### Problem requirements:
Format the lines below as a JSON list of strings, one string per line, and leave out any blank lines.

Dataset items
>>>
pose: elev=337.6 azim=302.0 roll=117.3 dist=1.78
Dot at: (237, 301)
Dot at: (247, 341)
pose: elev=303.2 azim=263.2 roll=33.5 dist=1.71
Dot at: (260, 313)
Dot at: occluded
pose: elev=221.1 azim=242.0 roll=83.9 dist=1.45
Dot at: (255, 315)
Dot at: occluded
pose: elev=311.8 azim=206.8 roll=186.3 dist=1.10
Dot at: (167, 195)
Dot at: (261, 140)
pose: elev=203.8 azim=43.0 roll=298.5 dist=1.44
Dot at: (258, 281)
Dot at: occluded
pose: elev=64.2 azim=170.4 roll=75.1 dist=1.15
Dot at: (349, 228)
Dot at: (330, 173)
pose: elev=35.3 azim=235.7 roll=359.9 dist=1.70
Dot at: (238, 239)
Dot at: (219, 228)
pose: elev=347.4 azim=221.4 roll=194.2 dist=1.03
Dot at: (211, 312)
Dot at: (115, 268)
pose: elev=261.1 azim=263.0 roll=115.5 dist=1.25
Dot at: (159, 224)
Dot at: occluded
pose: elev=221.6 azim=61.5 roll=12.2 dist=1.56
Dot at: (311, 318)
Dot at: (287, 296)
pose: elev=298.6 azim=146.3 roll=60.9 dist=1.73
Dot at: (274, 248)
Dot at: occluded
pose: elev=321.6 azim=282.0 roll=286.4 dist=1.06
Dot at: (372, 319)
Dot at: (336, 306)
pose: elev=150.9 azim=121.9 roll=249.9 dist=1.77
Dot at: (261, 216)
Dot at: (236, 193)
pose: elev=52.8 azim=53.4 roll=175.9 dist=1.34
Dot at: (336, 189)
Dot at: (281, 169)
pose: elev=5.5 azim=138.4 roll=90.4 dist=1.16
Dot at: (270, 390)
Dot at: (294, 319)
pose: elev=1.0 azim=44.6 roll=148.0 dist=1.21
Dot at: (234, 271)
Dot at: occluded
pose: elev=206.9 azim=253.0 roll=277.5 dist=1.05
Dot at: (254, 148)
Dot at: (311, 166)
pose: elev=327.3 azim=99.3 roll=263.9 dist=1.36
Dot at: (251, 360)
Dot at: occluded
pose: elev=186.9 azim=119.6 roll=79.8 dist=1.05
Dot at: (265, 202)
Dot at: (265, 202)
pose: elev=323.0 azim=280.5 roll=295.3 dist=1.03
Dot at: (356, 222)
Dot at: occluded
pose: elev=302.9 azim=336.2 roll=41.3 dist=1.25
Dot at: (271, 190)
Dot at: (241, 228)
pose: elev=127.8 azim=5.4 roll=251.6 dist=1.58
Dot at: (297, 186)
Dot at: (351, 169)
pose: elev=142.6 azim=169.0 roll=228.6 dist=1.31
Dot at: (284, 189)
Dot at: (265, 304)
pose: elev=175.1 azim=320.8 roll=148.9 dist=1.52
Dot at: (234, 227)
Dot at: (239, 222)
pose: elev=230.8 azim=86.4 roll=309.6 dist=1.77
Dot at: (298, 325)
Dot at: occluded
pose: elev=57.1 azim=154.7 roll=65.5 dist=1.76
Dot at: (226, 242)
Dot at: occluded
<<<
### Task answer:
[
  "pose: elev=337.6 azim=302.0 roll=117.3 dist=1.78",
  "Dot at: (237, 301)",
  "Dot at: (247, 341)",
  "pose: elev=303.2 azim=263.2 roll=33.5 dist=1.71",
  "Dot at: (260, 313)",
  "Dot at: occluded",
  "pose: elev=221.1 azim=242.0 roll=83.9 dist=1.45",
  "Dot at: (255, 315)",
  "Dot at: occluded",
  "pose: elev=311.8 azim=206.8 roll=186.3 dist=1.10",
  "Dot at: (167, 195)",
  "Dot at: (261, 140)",
  "pose: elev=203.8 azim=43.0 roll=298.5 dist=1.44",
  "Dot at: (258, 281)",
  "Dot at: occluded",
  "pose: elev=64.2 azim=170.4 roll=75.1 dist=1.15",
  "Dot at: (349, 228)",
  "Dot at: (330, 173)",
  "pose: elev=35.3 azim=235.7 roll=359.9 dist=1.70",
  "Dot at: (238, 239)",
  "Dot at: (219, 228)",
  "pose: elev=347.4 azim=221.4 roll=194.2 dist=1.03",
  "Dot at: (211, 312)",
  "Dot at: (115, 268)",
  "pose: elev=261.1 azim=263.0 roll=115.5 dist=1.25",
  "Dot at: (159, 224)",
  "Dot at: occluded",
  "pose: elev=221.6 azim=61.5 roll=12.2 dist=1.56",
  "Dot at: (311, 318)",
  "Dot at: (287, 296)",
  "pose: elev=298.6 azim=146.3 roll=60.9 dist=1.73",
  "Dot at: (274, 248)",
  "Dot at: occluded",
  "pose: elev=321.6 azim=282.0 roll=286.4 dist=1.06",
  "Dot at: (372, 319)",
  "Dot at: (336, 306)",
  "pose: elev=150.9 azim=121.9 roll=249.9 dist=1.77",
  "Dot at: (261, 216)",
  "Dot at: (236, 193)",
  "pose: elev=52.8 azim=53.4 roll=175.9 dist=1.34",
  "Dot at: (336, 189)",
  "Dot at: (281, 169)",
  "pose: elev=5.5 azim=138.4 roll=90.4 dist=1.16",
  "Dot at: (270, 390)",
  "Dot at: (294, 319)",
  "pose: elev=1.0 azim=44.6 roll=148.0 dist=1.21",
  "Dot at: (234, 271)",
  "Dot at: occluded",
  "pose: elev=206.9 azim=253.0 roll=277.5 dist=1.05",
  "Dot at: (254, 148)",
  "Dot at: (311, 166)",
  "pose: elev=327.3 azim=99.3 roll=263.9 dist=1.36",
  "Dot at: (251, 360)",
  "Dot at: occluded",
  "pose: elev=186.9 azim=119.6 roll=79.8 dist=1.05",
  "Dot at: (265, 202)",
  "Dot at: (265, 202)",
  "pose: elev=323.0 azim=280.5 roll=295.3 dist=1.03",
  "Dot at: (356, 222)",
  "Dot at: occluded",
  "pose: elev=302.9 azim=336.2 roll=41.3 dist=1.25",
  "Dot at: (271, 190)",
  "Dot at: (241, 228)",
  "pose: elev=127.8 azim=5.4 roll=251.6 dist=1.58",
  "Dot at: (297, 186)",
  "Dot at: (351, 169)",
  "pose: elev=142.6 azim=169.0 roll=228.6 dist=1.31",
  "Dot at: (284, 189)",
  "Dot at: (265, 304)",
  "pose: elev=175.1 azim=320.8 roll=148.9 dist=1.52",
  "Dot at: (234, 227)",
  "Dot at: (239, 222)",
  "pose: elev=230.8 azim=86.4 roll=309.6 dist=1.77",
  "Dot at: (298, 325)",
  "Dot at: occluded",
  "pose: elev=57.1 azim=154.7 roll=65.5 dist=1.76",
  "Dot at: (226, 242)",
  "Dot at: occluded"
]